In short, putting a stop to the melting pot made of plastic curtains covering wooden or wrought iron planks. The Capitoline Superintendence was present at the table for this reason, and will have to dictate the aesthetic elements to be included in the new outside spaces.
Then there is the problem of all problems: the size and regulation of outdoor seating areas.
Even before the pandemic, Roman chronicles have been abundantly fed by blitzes of the traffic police who seized tables and chairs of pizzerias and restaurants. The next day restaurants put them back on the street again, so much so that, by force of their seizing, the local police depots have been filled several times over.
The idea that hovers around the Department is to provide each exterior space with a QR code - that little square made up of black modules arranged in a white pattern - which would make all necessary information immediately available to regulators.
Only, in addition to creating this code, it is also necessary to make it readable on the handhelds and cell phones of the Municipal Police.
What will happen to Rome’s streets?
The third problem to be faced between now and the end of the year will be that of reviewing the classification of some roads that are today considered to be highly viable and, therefore, subject to certain limitations in the concession of spaces for the creation of terraces.

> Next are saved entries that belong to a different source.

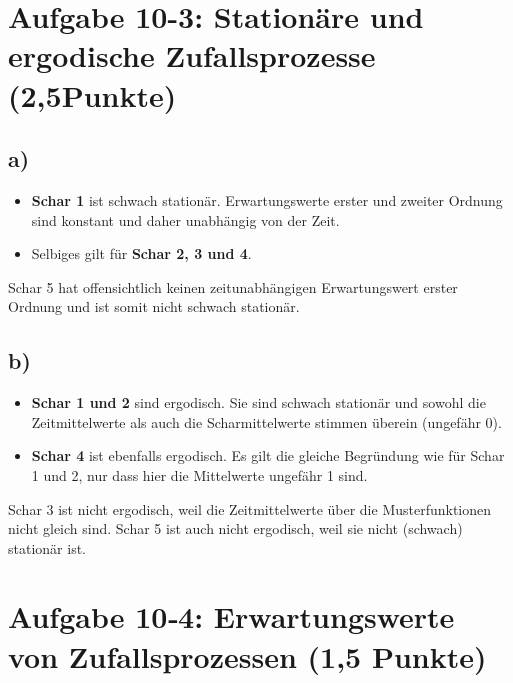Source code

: \documentclass[11pt]{scrartcl} %
\begin{document}
\section*{Aufgabe 10-3: Stationäre und ergodische Zufallsprozesse (2,5Punkte)}
\subsection*{a)}
\begin{itemize}
\item \textbf{Schar 1} ist schwach stationär. Erwartungswerte erster und zweiter Ordnung sind konstant und daher unabhängig von der Zeit.
\item Selbiges gilt für \textbf{Schar 2, 3 und 4}. 
\end{itemize}
Schar 5 hat offensichtlich keinen zeitunabhängigen Erwartungswert erster Ordnung und ist somit nicht schwach stationär.

\subsection*{b)}
\begin{itemize}
\item \textbf{Schar 1 und 2} sind ergodisch. Sie sind schwach stationär und sowohl die Zeitmittelwerte als auch die Scharmittelwerte stimmen überein (ungefähr 0).
\item \textbf{Schar 4} ist ebenfalls ergodisch. Es gilt die gleiche Begründung wie für Schar 1 und 2, nur dass hier die Mittelwerte ungefähr 1 sind.
\end{itemize}
Schar 3 ist nicht ergodisch, weil die Zeitmittelwerte über die Musterfunktionen nicht gleich sind. Schar 5 ist auch nicht ergodisch, weil sie nicht (schwach) stationär ist.


\section*{Aufgabe 10‐4: Erwartungswerte von Zufallsprozessen (1,5 Punkte)}
\end{document}
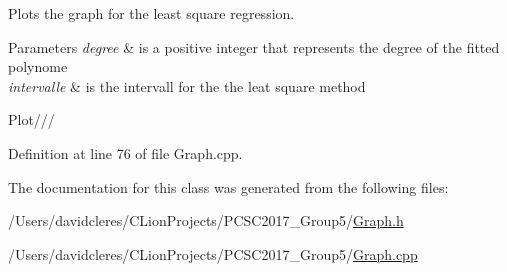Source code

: Plots the graph for the least square regression. 


\begin{DoxyParams}{Parameters}
{\em degree} & is a positive integer that represents the degree of the fitted polynome \\
\hline
{\em intervalle} & is the intervall for the the leat square method \\
\hline
\end{DoxyParams}
Plot/// 

Definition at line 76 of file Graph.\+cpp.



The documentation for this class was generated from the following files\+:\begin{DoxyCompactItemize}
\item 
/\+Users/davidcleres/\+C\+Lion\+Projects/\+P\+C\+S\+C2017\+\_\+\+Group5/\mbox{\hyperlink{_graph_8h}{Graph.\+h}}\item 
/\+Users/davidcleres/\+C\+Lion\+Projects/\+P\+C\+S\+C2017\+\_\+\+Group5/\mbox{\hyperlink{_graph_8cpp}{Graph.\+cpp}}\end{DoxyCompactItemize}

Councillor Lucarelli explains: "In order to get the go-ahead from the Council it is necessary to address some key issues. Among these, it is important to underline the solution requested by Councilor Patanè to revise some points of the General Plan of Urban Traffic and to downgrade some roads that are currently part of the main road system, and therefore not subject to the installation of outdoor platforms and tables, to ordinary road systems.
I have asked the associations to provide me with a detailed list of streets that will have to change their classification, so that we can carry out quick and targeted work done by professionals".